**Document segment**
# Soil attributes

Notebook to create the file `CAMELS_DE_soil_attributes.csv`.  

- columns in CAMELS-GB:
- gauge_id
- sand_perc
- sand_perc_missing
- silt_perc
- silt_perc_missing
- clay_perc
- clay_perc_missing
- organic_perc
- organic_perc_missing
- bulkdens
- bulkdens_missing
- bulkdens_5
- bulkdens_50
- bulkdens_95
- tawc
- tawc_missing
- tawc_5
- tawc_50
- tawc_95
- porosity_cosby
- porosity_cosby_missing
- porosity_cosby_5
- porosity_cosby_50
- porosity_cosby_95
- porosity_hypres
- porosity_hypres_missing
- porosity_hypres_5
- porosity_hypres_50
- porosity_hypres_95
- conductivity_cosby
- conductivity_cosby_missing
- conductivity_cosby_5
- conductivity_cosby_50
- conductivity_cosby_95
- conductivity_hypres
- conductivity_hypres_missing
- conductivity_hypres_5
- conductivity_hypres_50
- conductivity_hypres_95
- root_depth
- root_depth_missing
- root_depth_5
- root_depth_50
- root_depth_95
- soil_depth_pelletier
- soil_depth_pelletier_missing
- soil_depth_pelletier_5
- soil_depth_pelletier_50
- soil_depth_pelletier_95

In [1]:
import os
from glob import glob
import pandas as pd

from camelsp.util import OUTPUT_PATH



In [2]:
# get camels_ids from hydromet timeseries
camels_ids = [camels_id.split("_")[-1].split(".csv")[0] for camels_id in glob("../output_data/camels_de/timeseries/*.csv")]

# sort camels_ids
camels_ids = sorted(camels_ids)

print(f"Total number of stations in CAMELS-DE v1: {len(camels_ids)}")

Total number of stations in CAMELS-DE v1: 1460


## Read and save soil data

We extracted the hydrogeology attributes from the ISRIC soil grid dataset, read, merge and process here.

**Job 1**
Say whether each statement agrees with the soil attributes notebook. Answer yes or no, and quote the words of the notebook that settle it.
(a) The notebook creates a file named CAMELS_DE_soil_attributes.csv.
(b) The printed total of stations in CAMELS-DE v1 is 1460.
(c) The attributes were extracted from the CAMELS-GB dataset.
**Job 2**
Revise a passage of the soil attributes notebook, starting at the words "# sort camels_ids" and stopping after "and process here.". Put "soil" in place of "hydrogeology".

**Data excerpt**

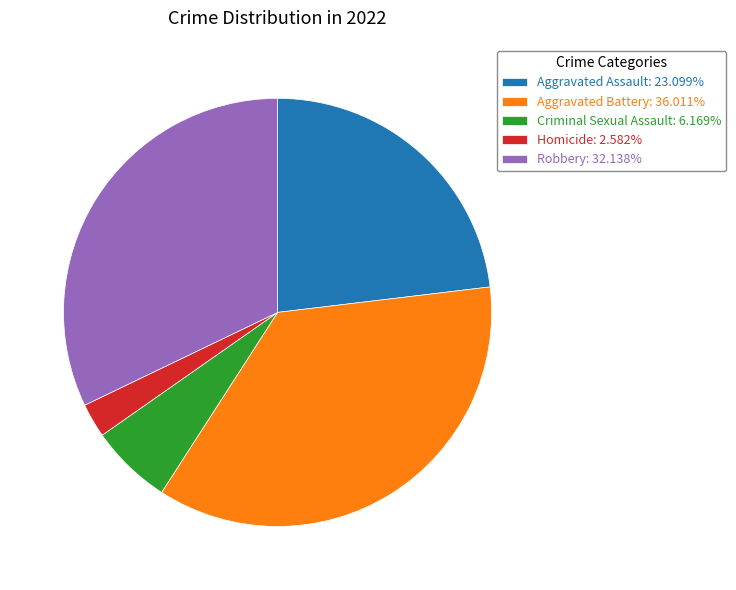

How many slices are in this pie chart?

5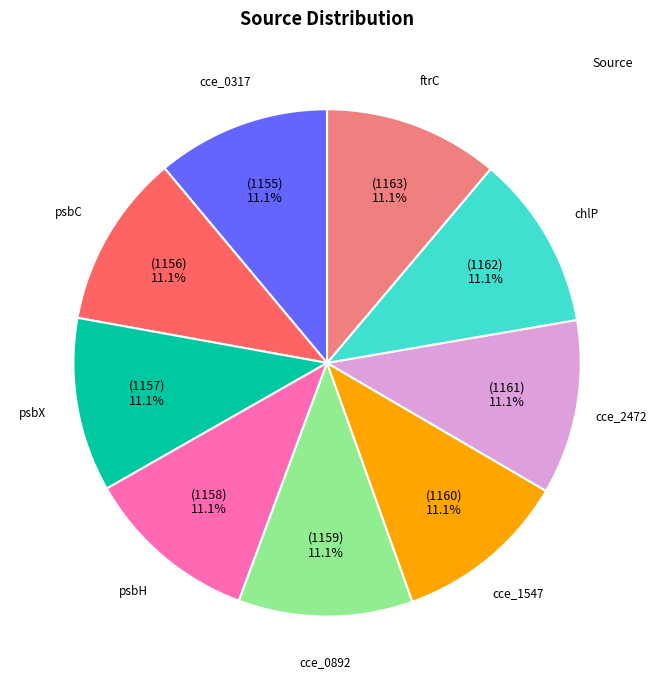

Is there a majority slice in this chart?

No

**Reply 1**
(a) Yes: "Notebook to create the file `CAMELS_DE_soil_attributes.csv`."
(b) Yes: "Total number of stations in CAMELS-DE v1: 1460"
(c) No: "We extracted the hydrogeology attributes from the ISRIC soil grid dataset"

**Reply 2**
# sort camels_ids
camels_ids = sorted(camels_ids)

print(f"Total number of stations in CAMELS-DE v1: {len(camels_ids)}")

Total number of stations in CAMELS-DE v1: 1460


## Read and save soil data

We extracted the soil attributes from the ISRIC soil grid dataset, read, merge and process here.